[[ Source text, beginning ]]

= Wine competition =

Organized wine event

A wine competition is an organized event in which trained judges or consumers competitively rate different vintages, categories, and/or brands of wine. Wine competitions generally use blind tasting of wine to prevent bias by the judges.

==Types of wine competitions==
The common goal of all wine competitions is to obtain valid comparisons of wines by trained experts. Wine competitions can vary widely in their characteristics, and are sometimes geared toward a specific audience (i.e., consumers vs. industry professionals). One of the ways wine competitions can vary is how the wines are ranked. In most competitions, medals are given to individual wines in various categories on the basis of the blind tasting. The awards are frequently bronze, silver, gold, and double gold medals. In other competitions, ribbons of various colors are sometimes used. In these competitions, it is common for more than one wine to receive any given medal. These competitions often also include a "Best in Class" award, producing a clear category winner among those vintages awarded any particular medal, as seen in the Los Angeles International Wine & Spirits Competition, the New York International Wine Competition, and The Decanter World Wine Awards. In still other competitions, instead of giving numerous awards, the wines in each wine category are ranked by number from high to low, a process known as ordinal ranking. In these competitions, there is only one first-place winner, one second place, one third place, and so on down to the lowest place. Medal rankings are different from the 100 point scales that are used by many journalistic publications, such as Wine Spectator. These "scores" are obtained when wine journalists blind taste the wines and score them on an individual basis, as opposed to when the wines are being tasted side by side and competing against one another in a competition setting.

[[ Source text, end ]]

What to produce
Rewrite the stretch of the wine competition text from "A wine competition" through "by the judges.", changing every "judges" to "evaluators".

[[ Supplied data, beginning ]]

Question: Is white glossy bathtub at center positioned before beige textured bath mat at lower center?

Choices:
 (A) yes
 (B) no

[[ Supplied data, end ]]

Written solution
A wine competition is an organized event in which trained evaluators or consumers competitively rate different vintages, categories, and/or brands of wine. Wine competitions generally use blind tasting of wine to prevent bias by the evaluators.